The government has budgeted Rs 72,500 crore this financial year through stake sale in PSUs. This comprises Rs 46,500 crore from minority stake sale, Rs 15,000 crore from strategic disinvestment and Rs 11,000 crore from listing of PSU insurance companies.
Metro rail
The new policy on metro rail projects requires a higher than before commitment from states and public-private partnership (PPP), in terms of land clearances and funding obligations, expansion of viability gap funding, monitoring by the Centre and provisions to help on delays.
The policy stipulates a shift from the present ‘Financial Internal Rate of Return of eight per cent’ to ‘Economic Internal Rate of Return of 14 per cent’ for approving of projects, in line with global practices, went an official statement.
It allows private investments across a range of metro operations through a mandatory PPP route for availing of central assistance for new projects. Private investment and other innovative forms of financing have been made compulsory to meet the huge resource demand for these capital-intensive schemes.
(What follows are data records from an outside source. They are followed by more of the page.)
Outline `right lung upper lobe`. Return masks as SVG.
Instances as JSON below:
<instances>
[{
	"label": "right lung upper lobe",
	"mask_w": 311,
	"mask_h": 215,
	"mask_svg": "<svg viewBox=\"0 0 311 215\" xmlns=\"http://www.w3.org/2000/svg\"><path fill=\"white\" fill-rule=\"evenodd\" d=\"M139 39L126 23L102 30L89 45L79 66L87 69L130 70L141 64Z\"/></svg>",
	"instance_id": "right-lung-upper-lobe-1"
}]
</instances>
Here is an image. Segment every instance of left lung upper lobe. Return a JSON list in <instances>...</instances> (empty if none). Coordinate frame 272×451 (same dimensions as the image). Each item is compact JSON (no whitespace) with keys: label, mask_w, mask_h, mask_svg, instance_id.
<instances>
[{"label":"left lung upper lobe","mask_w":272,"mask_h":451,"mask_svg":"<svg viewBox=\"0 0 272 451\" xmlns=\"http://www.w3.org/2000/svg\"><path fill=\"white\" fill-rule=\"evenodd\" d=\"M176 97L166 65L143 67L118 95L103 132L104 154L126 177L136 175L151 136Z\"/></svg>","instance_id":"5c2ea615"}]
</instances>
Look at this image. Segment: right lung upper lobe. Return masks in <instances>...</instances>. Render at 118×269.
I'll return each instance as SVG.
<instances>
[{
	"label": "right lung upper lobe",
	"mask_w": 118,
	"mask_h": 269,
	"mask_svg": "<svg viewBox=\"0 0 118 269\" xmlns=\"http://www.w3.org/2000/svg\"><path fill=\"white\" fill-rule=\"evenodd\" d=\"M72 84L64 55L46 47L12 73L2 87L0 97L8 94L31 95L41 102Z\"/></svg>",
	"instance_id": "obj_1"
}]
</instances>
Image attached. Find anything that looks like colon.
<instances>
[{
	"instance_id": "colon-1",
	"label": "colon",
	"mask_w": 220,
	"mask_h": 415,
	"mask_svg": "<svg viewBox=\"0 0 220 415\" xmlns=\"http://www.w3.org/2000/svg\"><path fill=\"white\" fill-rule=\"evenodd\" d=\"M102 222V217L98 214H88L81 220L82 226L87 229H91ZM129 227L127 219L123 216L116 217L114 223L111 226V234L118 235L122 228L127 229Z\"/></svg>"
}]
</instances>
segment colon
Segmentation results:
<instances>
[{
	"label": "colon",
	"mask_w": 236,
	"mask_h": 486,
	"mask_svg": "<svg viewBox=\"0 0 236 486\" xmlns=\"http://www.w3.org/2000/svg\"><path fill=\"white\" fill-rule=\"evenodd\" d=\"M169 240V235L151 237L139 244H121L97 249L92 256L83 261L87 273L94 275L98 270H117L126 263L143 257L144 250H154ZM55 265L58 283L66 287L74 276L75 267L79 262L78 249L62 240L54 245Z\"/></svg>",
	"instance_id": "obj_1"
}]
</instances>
Finance Minister Arun Jaitley said after the meeting that the policy provides for rigorous assessment of new proposals and third-party assessment by agencies to be identified by the government. Metro rail projects with a total length of about 350 km are operational in eight cities — Delhi, Bengaluru, Kolkata, Chennai, Kochi, Mumbai, Jaipur and Gurugram. Others are underway in Hyderabad, Nagpur, Ahmedabad, Pune and Lucknow. In the next four years, said Jaitley, the aim is for 900 km of a metro rail network.
Tax waiver in NE, hill states
The CCEA also approved a proposal for industries in the northeast (including Sikkim) and the Himalayan states to continue to get tax exemptions till March 2027. However, these exemptions will be given as refund under the new Goods and Service Tax (GST) regime. “The department of industrial policy and promotion will come out with the guidelines soon,” Jaitley said. "Within the framework of the GST Act, each industry will be entitled to its own refund mechanism during this particular period (till March 2027)."
Industries in the northeast and of Jammu & Kashmir, Himachal Pradesh and Uttarakhand would, under the previous excise regime, get 10-year exemption. Now, instead of an exemption, they will get refunds, Jaitley said. Under the GST regime, there is no provision for exemption but one section under the Act which permits refunds. An estimated 4,284 eligible industrial units will benefit from the scheme, the budgetary outlay for which was Rs 27,413 crore in FY18.
Nabard
A day after the prime minister talked of completing 99 irrigation projects by 2019, the Cabinet cleared way for Nabard to issue bonds for raising Rs 9,020 crore of extra budgetary resources (EBRs) to fund these. These bonds would be serviced by the government and ensure Nabard lends at six per cent yearly.
During 2017-18, it is estimated that Rs 29,000 crore would be required for this purpose. Last year, Rs 2,187 crore was raised by Nabard in the form of government-serviced bonds as EBR.
The funds would be used to lend for implementation of the Accelerated Irrigation Benefits Programme (AIBP) works of 99 ongoing projects, along with their command area development works under the Prime Minister's Krishi Sinchai Yojana. A large number of major and medium irrigation projects taken up under AIBP were languishing due to inadequate provision of funds.